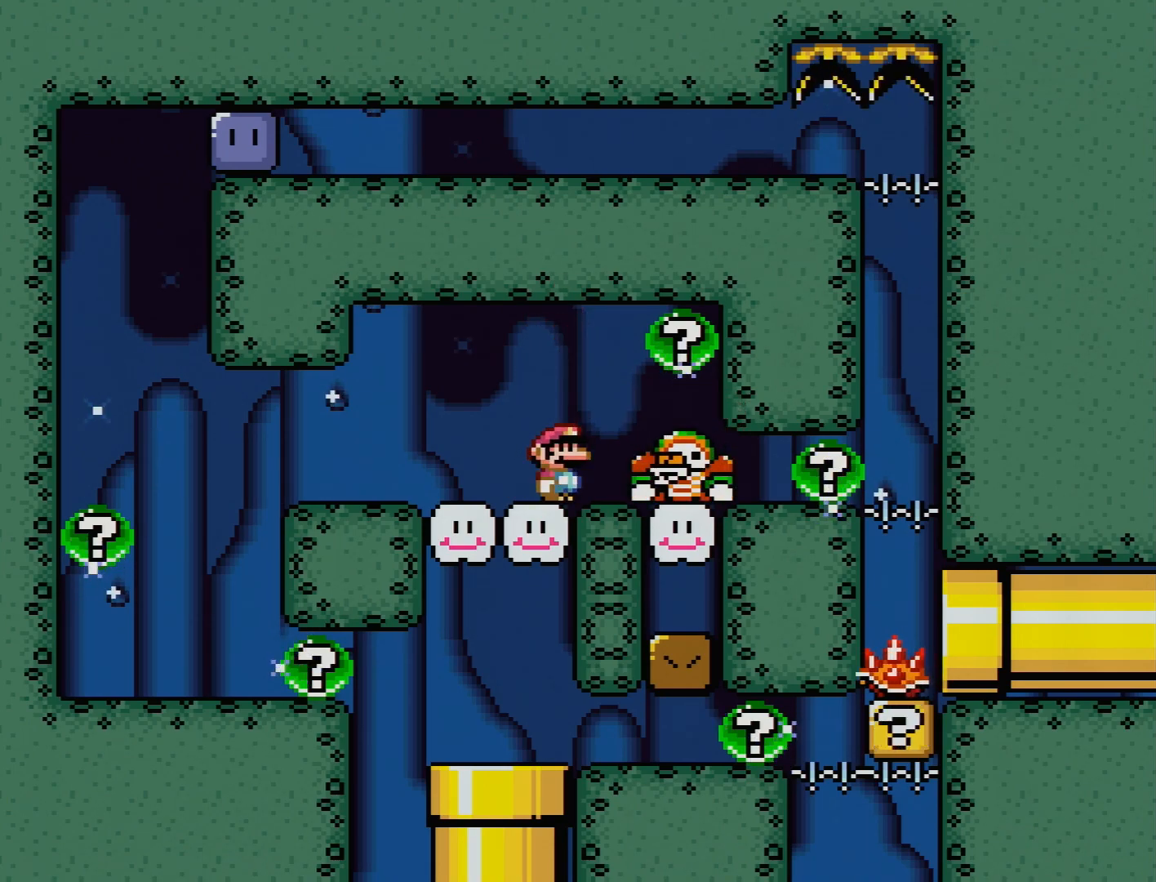
{"buttons": ["X"], "events": [[133, "DPAD_RIGHT", "down"], [183, "DPAD_RIGHT", "up"], [217, "Y", "up"], [317, "X", "down"]]}
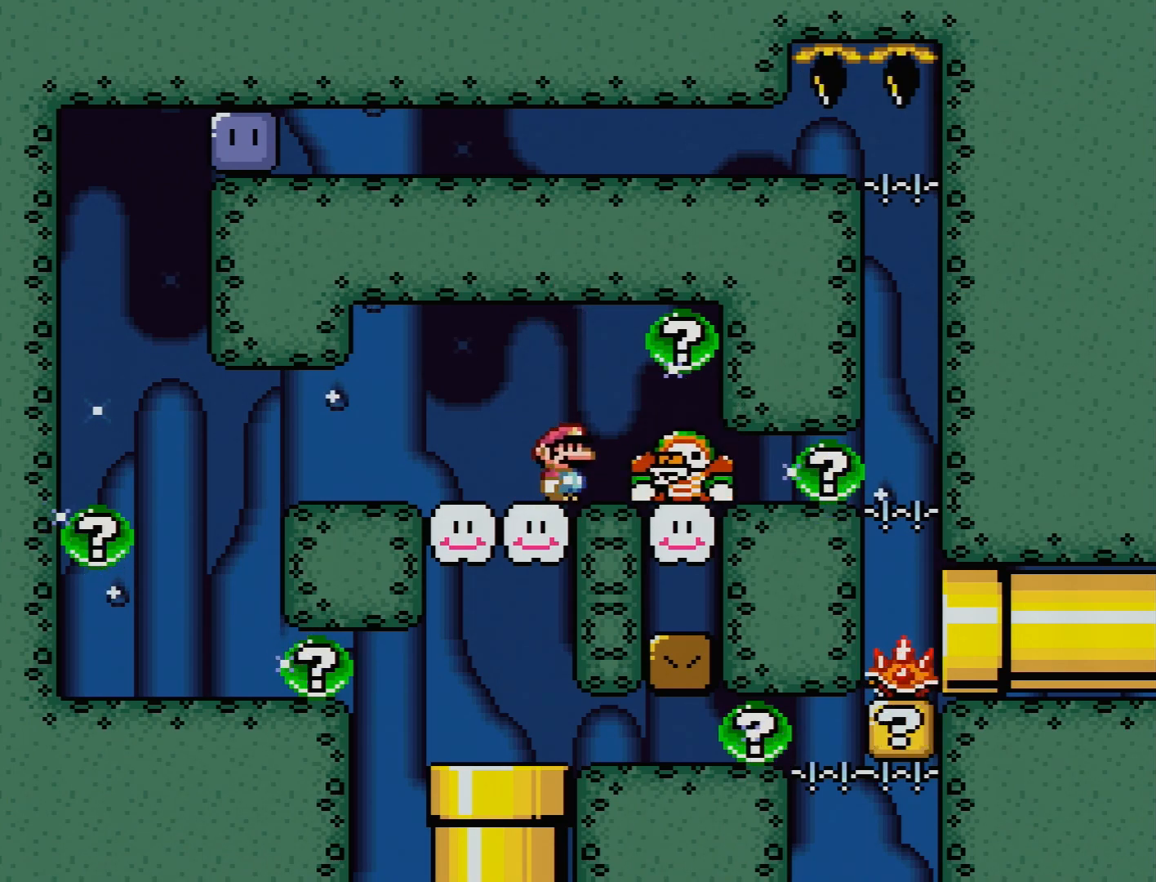
{"buttons": ["X", "DPAD_RIGHT"], "events": [[183, "A", "down"], [250, "A", "up"], [317, "DPAD_RIGHT", "down"]]}
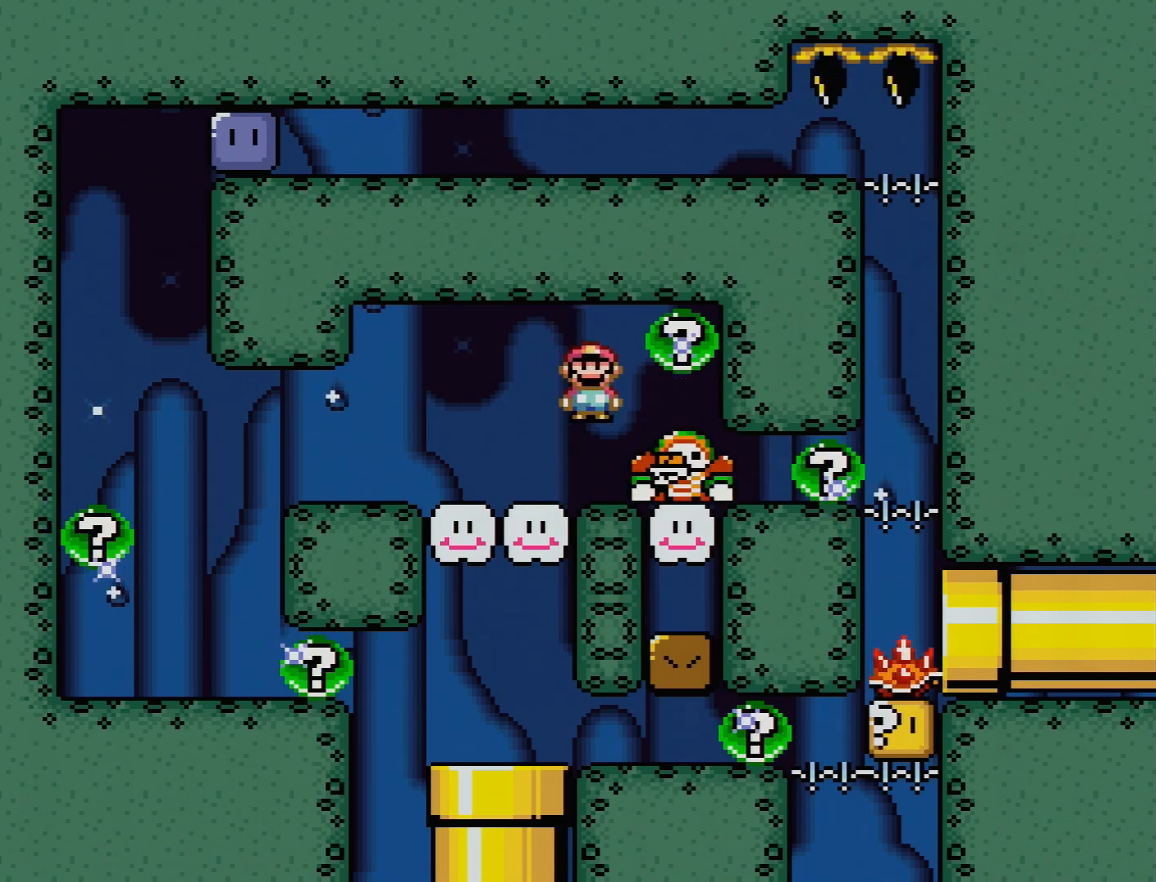
{"buttons": ["X", "DPAD_RIGHT"], "events": [[33, "DPAD_RIGHT", "up"], [50, "DPAD_LEFT", "down"], [50, "DPAD_UP", "down"], [167, "DPAD_UP", "up"], [233, "DPAD_UP", "down"], [250, "DPAD_UP", "up"], [333, "DPAD_LEFT", "up"], [467, "DPAD_RIGHT", "down"]]}
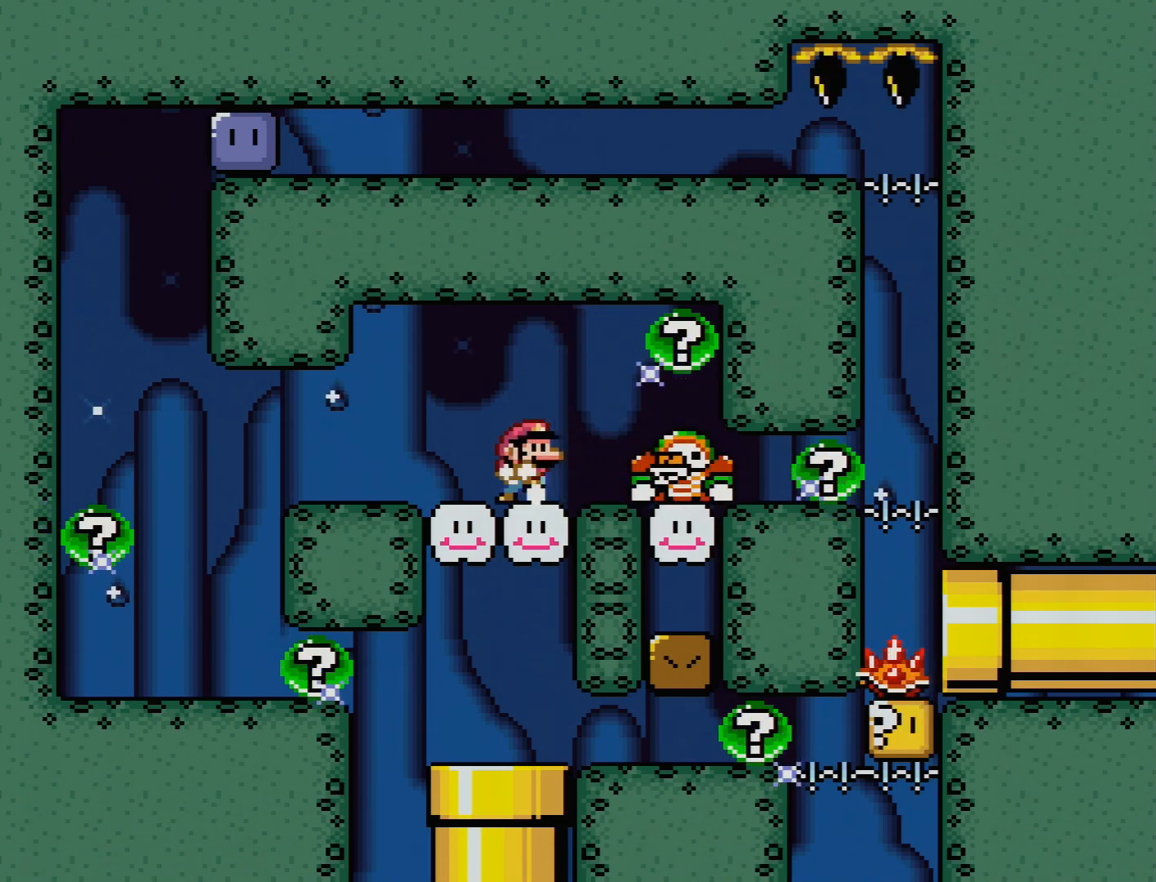
{"buttons": ["X"], "events": [[83, "DPAD_RIGHT", "up"], [333, "DPAD_RIGHT", "down"], [433, "DPAD_RIGHT", "up"]]}
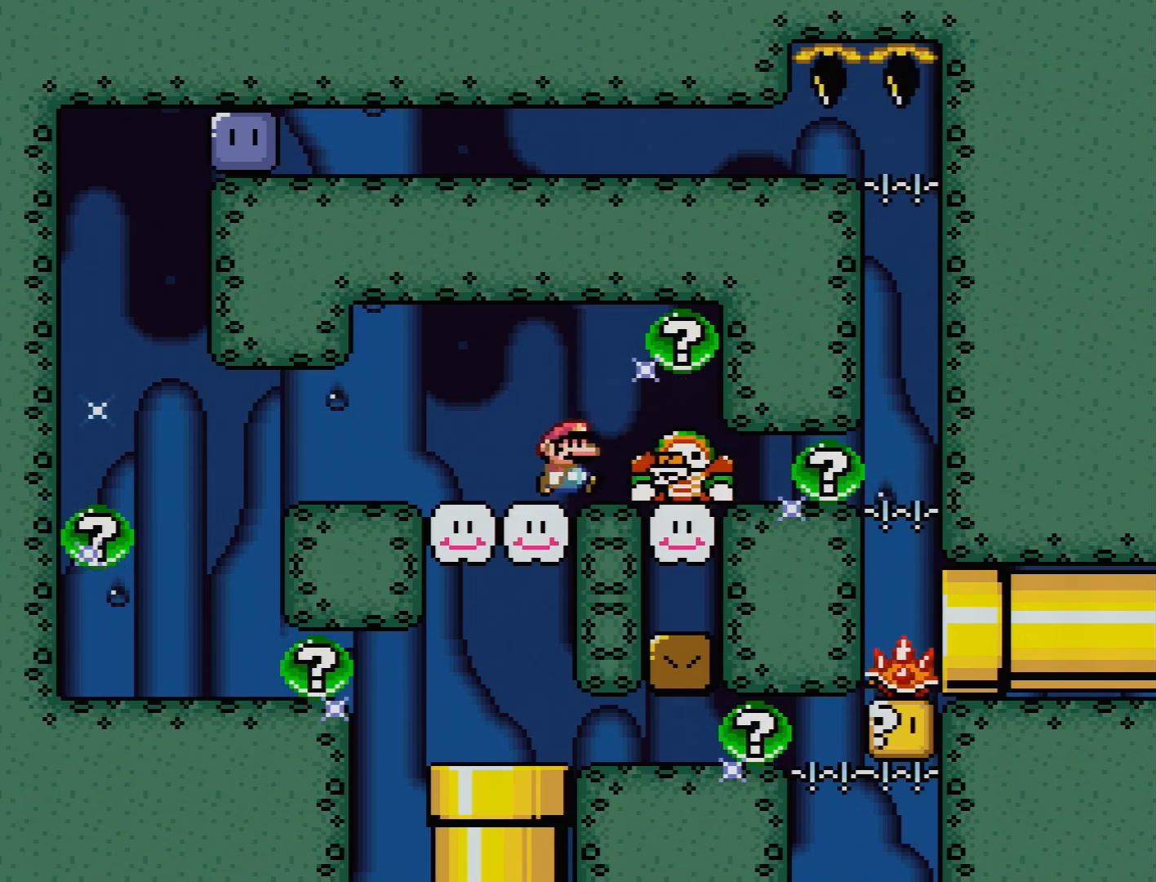
{"buttons": ["X", "DPAD_RIGHT"], "events": [[350, "A", "down"], [400, "A", "up"], [433, "DPAD_RIGHT", "down"]]}
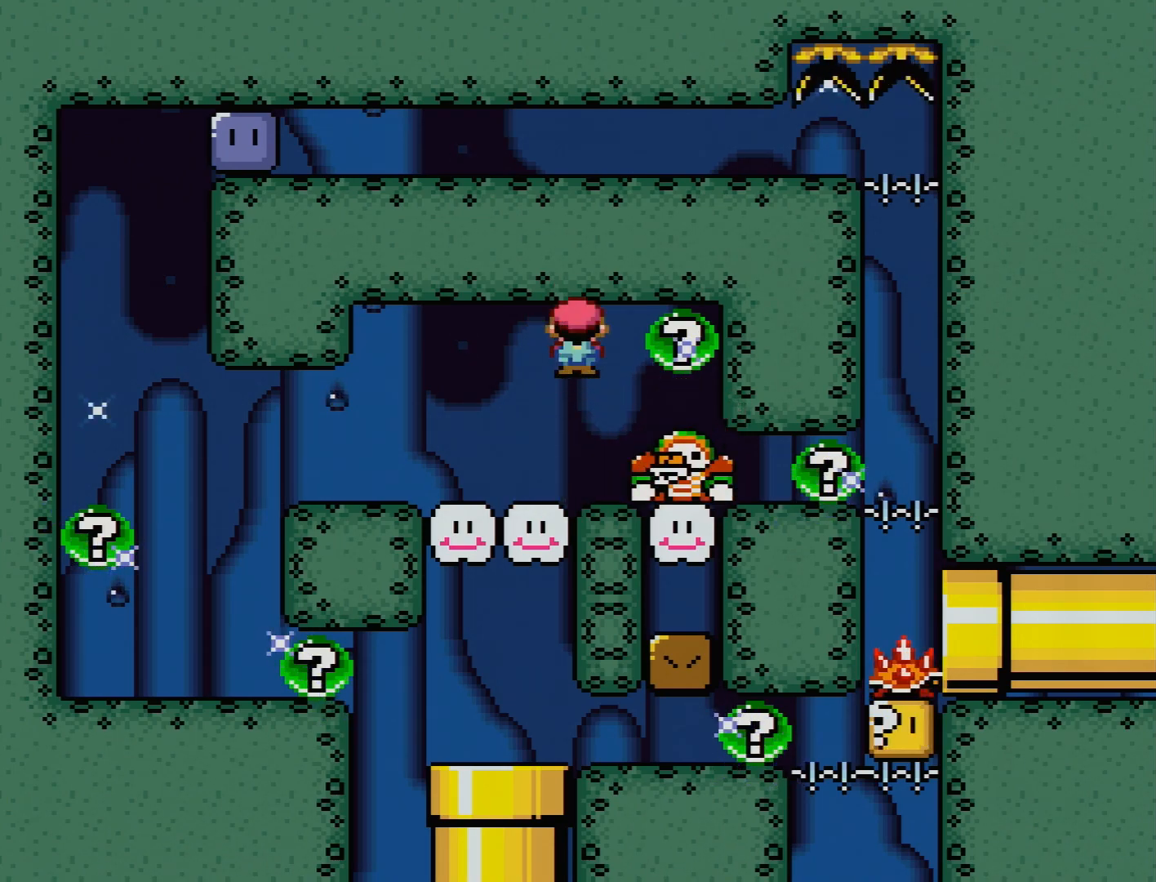
{"buttons": ["Y", "DPAD_RIGHT"], "events": [[133, "DPAD_RIGHT", "up"], [167, "DPAD_LEFT", "down"], [217, "DPAD_UP", "down"], [283, "DPAD_UP", "up"], [300, "DPAD_UP", "down"], [417, "DPAD_UP", "up"], [450, "DPAD_LEFT", "up"], [467, "DPAD_RIGHT", "down"], [467, "X", "up"], [483, "Y", "down"]]}
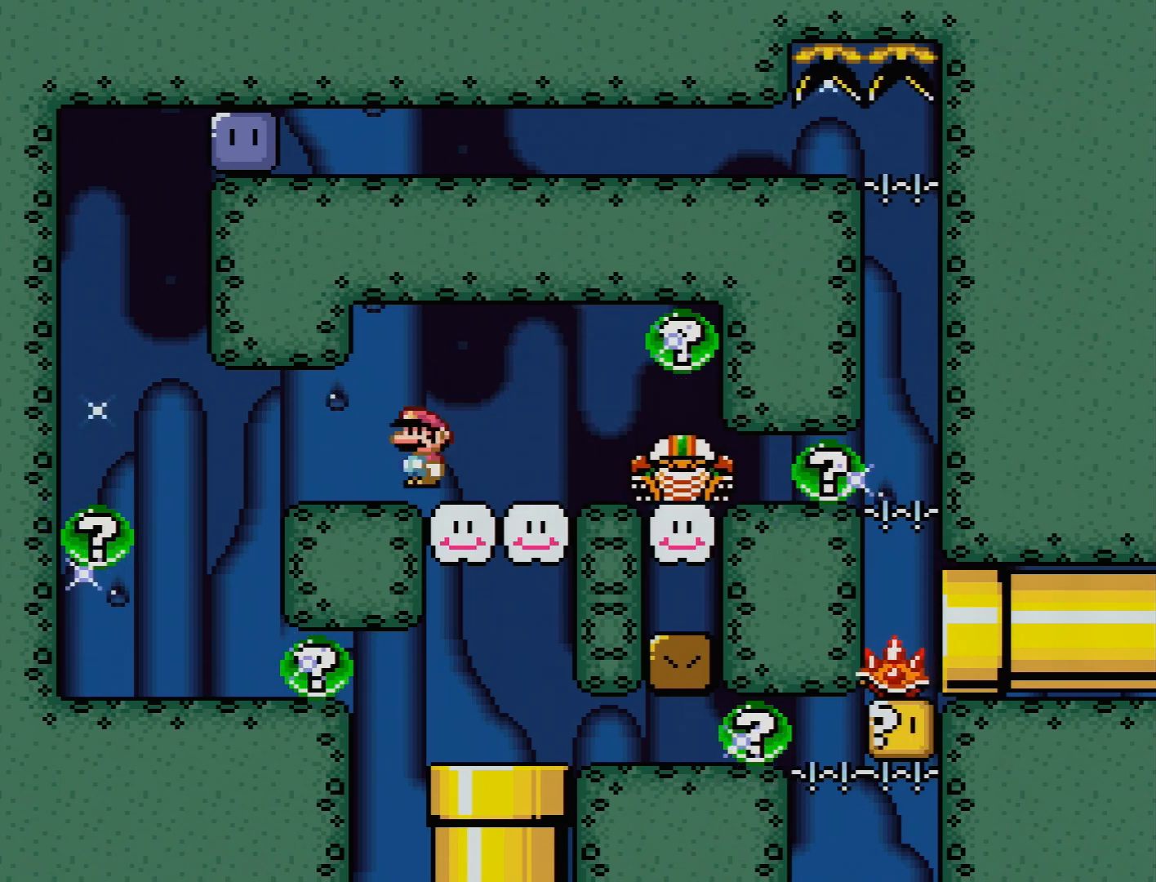
{"buttons": ["Y"], "events": [[167, "DPAD_RIGHT", "up"]]}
---+---
Restate the records word for word and drop the images.

EXERCISE RESPONSE:
{"buttons": ["X"], "events": [[133, "DPAD_RIGHT", "down"], [183, "DPAD_RIGHT", "up"], [217, "Y", "up"], [317, "X", "down"]]}
{"buttons": ["X", "DPAD_RIGHT"], "events": [[183, "A", "down"], [250, "A", "up"], [317, "DPAD_RIGHT", "down"]]}
{"buttons": ["X", "DPAD_RIGHT"], "events": [[33, "DPAD_RIGHT", "up"], [50, "DPAD_LEFT", "down"], [50, "DPAD_UP", "down"], [167, "DPAD_UP", "up"], [233, "DPAD_UP", "down"], [250, "DPAD_UP", "up"], [333, "DPAD_LEFT", "up"], [467, "DPAD_RIGHT", "down"]]}
{"buttons": ["X"], "events": [[83, "DPAD_RIGHT", "up"], [333, "DPAD_RIGHT", "down"], [433, "DPAD_RIGHT", "up"]]}
{"buttons": ["X", "DPAD_RIGHT"], "events": [[350, "A", "down"], [400, "A", "up"], [433, "DPAD_RIGHT", "down"]]}
{"buttons": ["Y", "DPAD_RIGHT"], "events": [[133, "DPAD_RIGHT", "up"], [167, "DPAD_LEFT", "down"], [217, "DPAD_UP", "down"], [283, "DPAD_UP", "up"], [300, "DPAD_UP", "down"], [417, "DPAD_UP", "up"], [450, "DPAD_LEFT", "up"], [467, "DPAD_RIGHT", "down"], [467, "X", "up"], [483, "Y", "down"]]}
{"buttons": ["Y"], "events": [[167, "DPAD_RIGHT", "up"]]}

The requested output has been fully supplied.